Dresden. Sachsens Staatsregierung setzt sehr stark auf Tausalz zur Abstumpfung der Straßen im Winter. Das geht aus den Antworten von Wirtschaftsminister Martin Dulig (SPD) auf eine Kleine Anfrage des Abgeordneten Wolfram Günther (GRÜNE) hervor. 

„Auch wenn alle bei winterlichen Wetterverhältnissen sicher mit dem Auto unterwegs sein sollen: Der hohe Einsatz von Streusalz bleibt nicht ohne Folgen für Mensch und Natur“, erklärt Wolfram Günther, der umweltpolitische Sprecher der Fraktion BÜNDNIS 90/DIE GRÜNEN im Sächsischen Landtag.

§ ANFORDERUNG 1
Führen Sie alle Ämter und Funktionen auf, die der Auszug den darin genannten Personen zuschreibt.
§ ANFORDERUNG 2
Geben Sie bitte den Wortlaut des Auszugs zwischen „Dresden. Sachsens Staatsregierung“ und „Günther (GRÜNE) hervor.“ aus, beide eingeschlossen.
Maßgeblich ist allein der Auszug.

§ DATENSÄTZE
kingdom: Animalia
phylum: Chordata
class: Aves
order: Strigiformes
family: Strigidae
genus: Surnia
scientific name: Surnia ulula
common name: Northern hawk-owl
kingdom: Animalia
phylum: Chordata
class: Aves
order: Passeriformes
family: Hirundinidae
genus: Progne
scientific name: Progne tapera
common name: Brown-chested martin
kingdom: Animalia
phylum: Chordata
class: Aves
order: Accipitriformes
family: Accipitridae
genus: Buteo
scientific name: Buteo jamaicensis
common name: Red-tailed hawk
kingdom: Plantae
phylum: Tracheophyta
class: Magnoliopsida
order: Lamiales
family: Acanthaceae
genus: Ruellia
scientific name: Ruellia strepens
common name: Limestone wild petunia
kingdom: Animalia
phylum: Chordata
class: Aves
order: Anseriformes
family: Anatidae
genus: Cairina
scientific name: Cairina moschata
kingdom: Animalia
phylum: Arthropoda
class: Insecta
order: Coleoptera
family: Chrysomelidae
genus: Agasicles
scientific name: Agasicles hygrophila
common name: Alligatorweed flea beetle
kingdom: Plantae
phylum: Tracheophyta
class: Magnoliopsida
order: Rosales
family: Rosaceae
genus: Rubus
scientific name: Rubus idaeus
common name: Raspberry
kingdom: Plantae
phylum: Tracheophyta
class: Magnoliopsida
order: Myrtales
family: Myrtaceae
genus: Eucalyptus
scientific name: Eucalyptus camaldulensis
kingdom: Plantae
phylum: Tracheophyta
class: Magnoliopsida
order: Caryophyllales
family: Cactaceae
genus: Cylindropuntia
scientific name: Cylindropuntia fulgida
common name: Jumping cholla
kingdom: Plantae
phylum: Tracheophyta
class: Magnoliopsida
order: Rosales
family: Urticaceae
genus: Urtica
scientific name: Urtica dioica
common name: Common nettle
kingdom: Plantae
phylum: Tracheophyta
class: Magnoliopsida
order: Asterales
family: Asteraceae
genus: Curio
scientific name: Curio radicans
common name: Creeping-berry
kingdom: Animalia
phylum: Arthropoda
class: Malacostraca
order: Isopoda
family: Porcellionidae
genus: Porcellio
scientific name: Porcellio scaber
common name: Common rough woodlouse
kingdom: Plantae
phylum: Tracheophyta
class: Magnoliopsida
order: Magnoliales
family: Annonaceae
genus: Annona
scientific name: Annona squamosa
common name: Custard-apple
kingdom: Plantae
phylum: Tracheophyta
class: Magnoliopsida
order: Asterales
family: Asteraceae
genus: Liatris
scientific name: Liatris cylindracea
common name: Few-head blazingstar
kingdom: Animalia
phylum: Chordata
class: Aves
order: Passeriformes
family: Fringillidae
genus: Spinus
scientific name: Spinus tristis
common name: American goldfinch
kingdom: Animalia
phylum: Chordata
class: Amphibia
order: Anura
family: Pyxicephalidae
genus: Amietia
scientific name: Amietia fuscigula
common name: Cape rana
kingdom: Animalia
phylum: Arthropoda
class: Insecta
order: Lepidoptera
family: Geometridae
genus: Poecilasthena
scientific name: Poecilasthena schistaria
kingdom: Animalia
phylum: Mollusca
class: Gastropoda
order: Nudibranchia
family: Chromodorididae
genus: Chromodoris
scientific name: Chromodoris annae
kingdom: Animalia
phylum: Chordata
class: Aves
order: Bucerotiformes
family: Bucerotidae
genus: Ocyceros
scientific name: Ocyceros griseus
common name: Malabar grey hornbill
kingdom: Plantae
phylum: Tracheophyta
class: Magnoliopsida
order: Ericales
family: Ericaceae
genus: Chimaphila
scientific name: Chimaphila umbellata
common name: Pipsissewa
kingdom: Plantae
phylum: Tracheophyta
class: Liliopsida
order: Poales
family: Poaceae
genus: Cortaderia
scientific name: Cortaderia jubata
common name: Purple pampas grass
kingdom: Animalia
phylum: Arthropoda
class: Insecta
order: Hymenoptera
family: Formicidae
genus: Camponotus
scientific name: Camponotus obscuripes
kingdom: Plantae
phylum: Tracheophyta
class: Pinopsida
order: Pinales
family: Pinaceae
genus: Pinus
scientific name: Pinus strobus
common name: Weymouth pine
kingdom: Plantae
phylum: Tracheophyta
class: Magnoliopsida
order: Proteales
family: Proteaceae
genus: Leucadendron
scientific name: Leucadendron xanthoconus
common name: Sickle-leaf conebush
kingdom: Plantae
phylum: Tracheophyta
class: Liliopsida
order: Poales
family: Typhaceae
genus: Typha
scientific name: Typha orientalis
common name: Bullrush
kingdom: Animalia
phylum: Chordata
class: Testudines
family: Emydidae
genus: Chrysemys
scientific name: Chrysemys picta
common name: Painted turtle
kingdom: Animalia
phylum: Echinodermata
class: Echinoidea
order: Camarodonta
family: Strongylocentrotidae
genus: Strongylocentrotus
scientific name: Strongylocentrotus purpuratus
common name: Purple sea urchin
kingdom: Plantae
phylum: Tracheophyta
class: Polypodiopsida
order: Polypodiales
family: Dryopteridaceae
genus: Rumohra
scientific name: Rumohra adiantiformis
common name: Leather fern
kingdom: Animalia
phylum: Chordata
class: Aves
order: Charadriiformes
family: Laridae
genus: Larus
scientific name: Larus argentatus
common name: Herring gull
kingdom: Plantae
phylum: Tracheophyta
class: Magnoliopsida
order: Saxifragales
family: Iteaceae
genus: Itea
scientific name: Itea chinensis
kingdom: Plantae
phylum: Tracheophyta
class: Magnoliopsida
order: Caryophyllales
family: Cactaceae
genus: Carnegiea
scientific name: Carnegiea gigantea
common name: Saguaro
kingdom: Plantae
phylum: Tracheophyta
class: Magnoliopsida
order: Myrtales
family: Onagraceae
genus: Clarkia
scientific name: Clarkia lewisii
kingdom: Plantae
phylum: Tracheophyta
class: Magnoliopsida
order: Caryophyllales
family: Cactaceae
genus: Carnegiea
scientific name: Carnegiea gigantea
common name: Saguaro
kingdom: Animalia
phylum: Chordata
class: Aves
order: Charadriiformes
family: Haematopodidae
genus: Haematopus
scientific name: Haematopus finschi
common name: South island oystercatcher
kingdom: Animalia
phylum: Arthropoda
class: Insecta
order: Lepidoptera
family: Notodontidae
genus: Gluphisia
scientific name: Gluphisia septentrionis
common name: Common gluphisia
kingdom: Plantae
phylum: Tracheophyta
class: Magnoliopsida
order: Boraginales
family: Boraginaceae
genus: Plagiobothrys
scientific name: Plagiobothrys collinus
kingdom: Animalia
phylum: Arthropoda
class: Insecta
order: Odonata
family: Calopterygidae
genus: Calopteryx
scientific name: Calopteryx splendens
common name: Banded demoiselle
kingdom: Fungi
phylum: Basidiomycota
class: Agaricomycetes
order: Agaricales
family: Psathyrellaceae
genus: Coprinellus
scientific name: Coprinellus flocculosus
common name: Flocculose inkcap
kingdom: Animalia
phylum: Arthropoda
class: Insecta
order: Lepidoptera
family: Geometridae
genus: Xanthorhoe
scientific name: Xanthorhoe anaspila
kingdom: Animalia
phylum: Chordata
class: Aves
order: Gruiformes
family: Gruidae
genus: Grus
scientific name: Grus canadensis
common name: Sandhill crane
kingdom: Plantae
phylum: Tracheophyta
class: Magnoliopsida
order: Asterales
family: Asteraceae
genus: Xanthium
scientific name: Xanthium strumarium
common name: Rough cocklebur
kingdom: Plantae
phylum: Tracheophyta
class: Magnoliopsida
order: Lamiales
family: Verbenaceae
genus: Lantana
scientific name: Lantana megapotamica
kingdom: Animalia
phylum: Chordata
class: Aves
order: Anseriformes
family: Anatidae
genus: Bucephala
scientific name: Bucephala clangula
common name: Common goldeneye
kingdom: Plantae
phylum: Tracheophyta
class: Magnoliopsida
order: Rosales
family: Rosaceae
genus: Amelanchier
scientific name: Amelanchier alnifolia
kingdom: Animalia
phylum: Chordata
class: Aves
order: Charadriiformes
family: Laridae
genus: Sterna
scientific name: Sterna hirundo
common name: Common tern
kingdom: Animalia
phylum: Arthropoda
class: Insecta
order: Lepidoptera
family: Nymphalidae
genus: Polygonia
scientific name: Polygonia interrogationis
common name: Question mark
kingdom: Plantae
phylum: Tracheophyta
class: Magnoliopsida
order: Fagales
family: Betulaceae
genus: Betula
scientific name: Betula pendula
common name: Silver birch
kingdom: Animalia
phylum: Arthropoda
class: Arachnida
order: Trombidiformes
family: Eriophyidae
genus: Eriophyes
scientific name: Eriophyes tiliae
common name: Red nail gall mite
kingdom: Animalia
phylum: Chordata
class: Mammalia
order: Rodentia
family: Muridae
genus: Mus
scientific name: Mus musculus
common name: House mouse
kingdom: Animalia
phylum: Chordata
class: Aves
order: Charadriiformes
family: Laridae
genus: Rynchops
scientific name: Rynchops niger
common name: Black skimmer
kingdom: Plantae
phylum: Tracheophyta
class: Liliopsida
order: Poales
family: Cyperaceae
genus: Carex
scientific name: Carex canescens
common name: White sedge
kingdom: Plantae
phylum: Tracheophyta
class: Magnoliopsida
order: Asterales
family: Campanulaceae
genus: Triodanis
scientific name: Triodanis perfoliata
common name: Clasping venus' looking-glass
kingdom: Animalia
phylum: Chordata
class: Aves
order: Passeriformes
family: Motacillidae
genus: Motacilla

§ AUSGABE 1
- Wirtschaftsminister (Martin Dulig)
- Abgeordneter (Wolfram Günther)
- umweltpolitischer Sprecher der Fraktion BÜNDNIS 90/DIE GRÜNEN im Sächsischen Landtag (Wolfram Günther)

§ AUSGABE 2
Dresden. Sachsens Staatsregierung setzt sehr stark auf Tausalz zur Abstumpfung der Straßen im Winter. Das geht aus den Antworten von Wirtschaftsminister Martin Dulig (SPD) auf eine Kleine Anfrage des Abgeordneten Wolfram Günther (GRÜNE) hervor.